Dataset excerpts section start
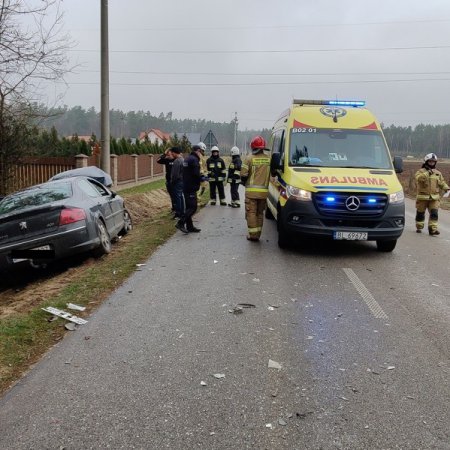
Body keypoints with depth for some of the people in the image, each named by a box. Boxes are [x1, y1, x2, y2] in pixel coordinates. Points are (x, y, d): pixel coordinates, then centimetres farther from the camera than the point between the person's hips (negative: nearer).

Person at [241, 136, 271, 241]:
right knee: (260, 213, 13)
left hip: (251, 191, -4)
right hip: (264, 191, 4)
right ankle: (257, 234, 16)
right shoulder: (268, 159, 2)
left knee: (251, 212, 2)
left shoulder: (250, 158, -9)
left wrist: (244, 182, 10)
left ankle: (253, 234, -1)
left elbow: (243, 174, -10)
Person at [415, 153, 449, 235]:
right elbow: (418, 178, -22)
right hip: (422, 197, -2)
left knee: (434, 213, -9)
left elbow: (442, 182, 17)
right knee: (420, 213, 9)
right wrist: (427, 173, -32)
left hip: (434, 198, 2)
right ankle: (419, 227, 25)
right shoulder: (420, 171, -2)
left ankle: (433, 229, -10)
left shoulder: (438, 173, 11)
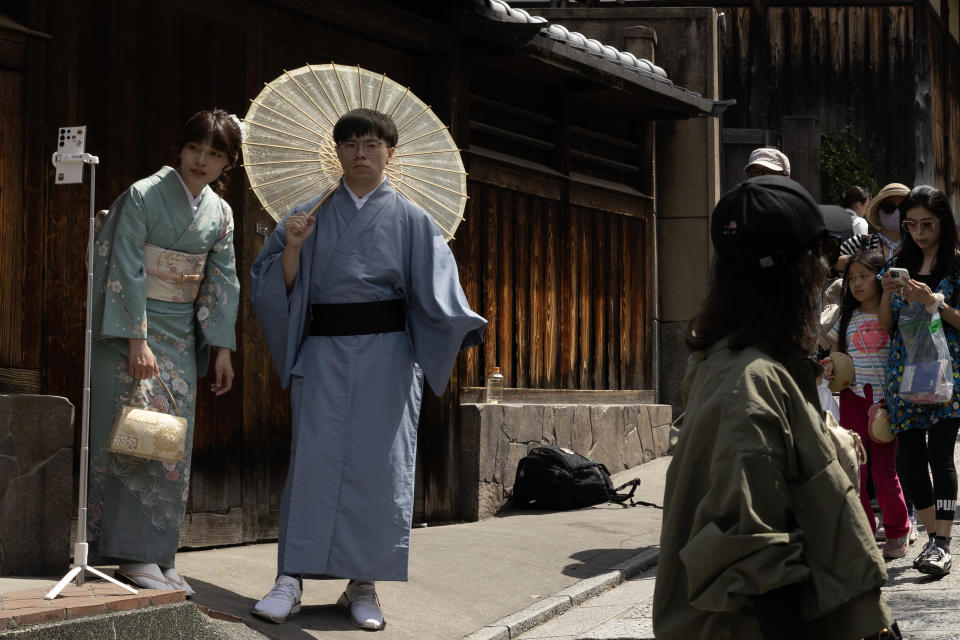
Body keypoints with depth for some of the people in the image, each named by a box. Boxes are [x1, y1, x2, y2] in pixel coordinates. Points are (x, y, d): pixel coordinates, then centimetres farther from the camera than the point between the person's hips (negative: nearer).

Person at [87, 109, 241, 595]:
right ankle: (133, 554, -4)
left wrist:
Dataset excerpts section end
Dataset excerpts section start
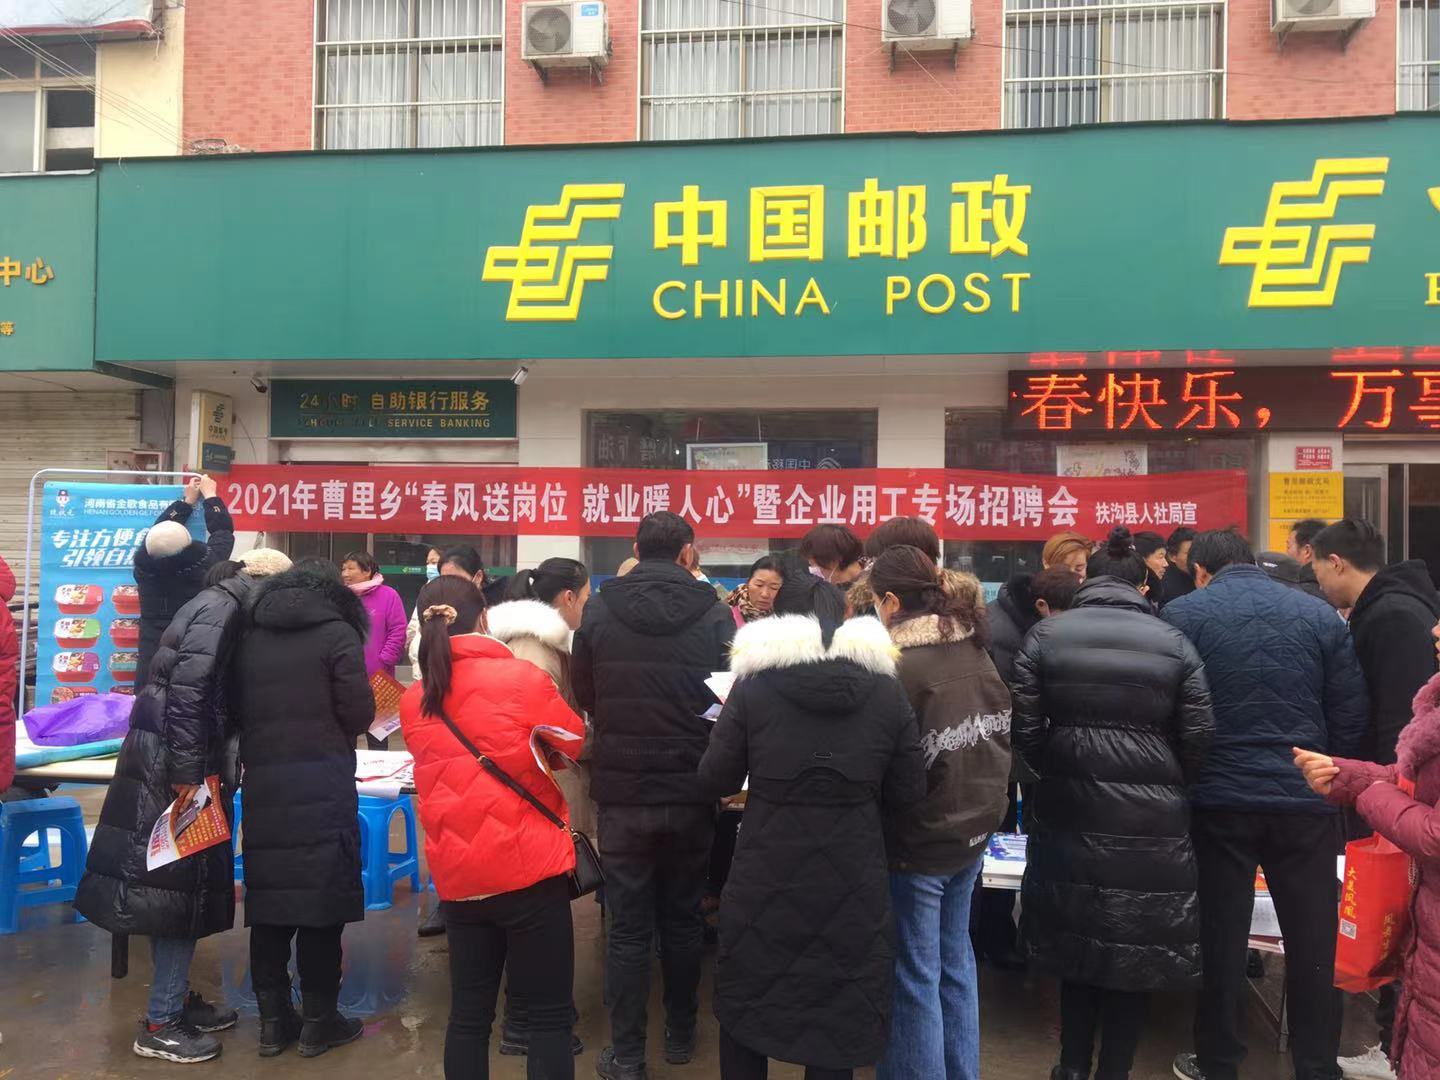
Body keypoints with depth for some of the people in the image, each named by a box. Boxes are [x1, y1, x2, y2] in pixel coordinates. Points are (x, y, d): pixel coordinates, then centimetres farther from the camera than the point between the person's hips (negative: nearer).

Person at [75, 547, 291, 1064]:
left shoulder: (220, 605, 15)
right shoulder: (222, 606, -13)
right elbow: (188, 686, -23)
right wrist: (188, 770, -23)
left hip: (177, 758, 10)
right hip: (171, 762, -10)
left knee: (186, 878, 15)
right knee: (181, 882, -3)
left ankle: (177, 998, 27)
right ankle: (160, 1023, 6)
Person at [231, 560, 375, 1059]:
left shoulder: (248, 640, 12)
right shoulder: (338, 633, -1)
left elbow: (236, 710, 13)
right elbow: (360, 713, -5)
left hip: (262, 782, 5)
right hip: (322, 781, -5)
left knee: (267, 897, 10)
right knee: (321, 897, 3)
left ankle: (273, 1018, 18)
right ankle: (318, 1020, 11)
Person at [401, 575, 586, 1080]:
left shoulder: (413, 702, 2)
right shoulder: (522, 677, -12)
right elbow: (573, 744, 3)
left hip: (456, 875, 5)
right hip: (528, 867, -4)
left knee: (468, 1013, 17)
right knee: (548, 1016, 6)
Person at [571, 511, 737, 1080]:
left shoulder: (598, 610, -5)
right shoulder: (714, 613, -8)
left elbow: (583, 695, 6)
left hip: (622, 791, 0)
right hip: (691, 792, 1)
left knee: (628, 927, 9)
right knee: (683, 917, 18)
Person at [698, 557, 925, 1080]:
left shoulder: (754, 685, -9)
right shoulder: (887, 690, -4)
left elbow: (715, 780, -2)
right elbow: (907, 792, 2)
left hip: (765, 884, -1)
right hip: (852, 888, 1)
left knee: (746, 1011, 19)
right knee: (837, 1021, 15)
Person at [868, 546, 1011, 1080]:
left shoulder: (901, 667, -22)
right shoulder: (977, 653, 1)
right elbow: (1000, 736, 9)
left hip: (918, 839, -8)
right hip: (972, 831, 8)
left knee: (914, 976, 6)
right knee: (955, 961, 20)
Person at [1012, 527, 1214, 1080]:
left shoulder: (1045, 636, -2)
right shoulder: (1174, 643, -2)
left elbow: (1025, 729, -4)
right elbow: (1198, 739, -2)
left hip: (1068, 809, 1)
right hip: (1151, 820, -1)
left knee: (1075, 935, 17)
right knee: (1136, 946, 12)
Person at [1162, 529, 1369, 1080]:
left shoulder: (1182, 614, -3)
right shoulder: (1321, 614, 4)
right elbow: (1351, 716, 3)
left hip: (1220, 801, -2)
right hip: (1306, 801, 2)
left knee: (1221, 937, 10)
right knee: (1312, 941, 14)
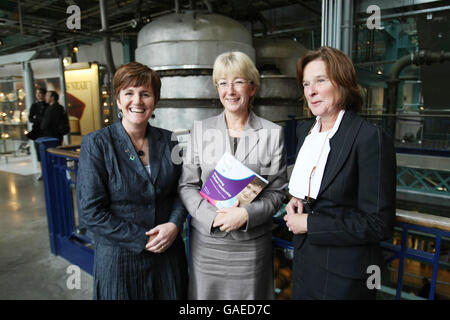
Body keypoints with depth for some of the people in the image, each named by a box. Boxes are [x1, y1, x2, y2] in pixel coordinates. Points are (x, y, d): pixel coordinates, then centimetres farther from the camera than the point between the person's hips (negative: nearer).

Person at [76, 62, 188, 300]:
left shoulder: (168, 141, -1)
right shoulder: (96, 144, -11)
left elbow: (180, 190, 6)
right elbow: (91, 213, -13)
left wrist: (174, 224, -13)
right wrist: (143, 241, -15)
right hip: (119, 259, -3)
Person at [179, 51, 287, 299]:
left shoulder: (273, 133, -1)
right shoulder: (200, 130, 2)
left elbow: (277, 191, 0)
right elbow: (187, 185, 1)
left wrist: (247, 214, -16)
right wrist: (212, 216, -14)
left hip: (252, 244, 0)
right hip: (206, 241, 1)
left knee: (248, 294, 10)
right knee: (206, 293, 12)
Dataset excerpts section end
Copy the lines of the data verbatim, starting at the line that contains "right elbow: (573, 744, 3)" and ending at the line that contains "right knee: (1312, 941, 14)", with both of those lines included.

right elbow: (573, 744, 3)
left hip: (456, 875, 5)
right hip: (528, 867, -4)
left knee: (468, 1013, 17)
right knee: (548, 1016, 6)
Person at [571, 511, 737, 1080]:
left shoulder: (598, 610, -5)
right shoulder: (714, 613, -8)
left elbow: (583, 695, 6)
left hip: (622, 791, 0)
right hip: (691, 792, 1)
left knee: (628, 927, 9)
right knee: (683, 917, 18)
Person at [698, 557, 925, 1080]:
left shoulder: (754, 685, -9)
right shoulder: (887, 690, -4)
left elbow: (715, 780, -2)
right elbow: (907, 792, 2)
left hip: (765, 884, -1)
right hip: (852, 888, 1)
left knee: (746, 1011, 19)
right knee: (837, 1021, 15)
Person at [868, 546, 1011, 1080]:
left shoulder: (901, 667, -22)
right shoulder: (977, 653, 1)
right elbow: (1000, 736, 9)
left hip: (918, 839, -8)
right hip: (972, 831, 8)
left knee: (914, 976, 6)
right knee: (955, 961, 20)
Person at [1012, 527, 1214, 1080]:
left shoulder: (1045, 636, -2)
right shoulder: (1174, 643, -2)
left elbow: (1025, 729, -4)
right elbow: (1198, 739, -2)
left hip: (1068, 809, 1)
right hip: (1151, 820, -1)
left knee: (1075, 935, 17)
right knee: (1136, 946, 12)
Person at [1162, 529, 1369, 1080]:
left shoulder: (1182, 614, -3)
right shoulder: (1321, 614, 4)
right elbow: (1351, 716, 3)
left hip: (1220, 801, -2)
right hip: (1306, 801, 2)
left knee: (1221, 937, 10)
right knee: (1312, 941, 14)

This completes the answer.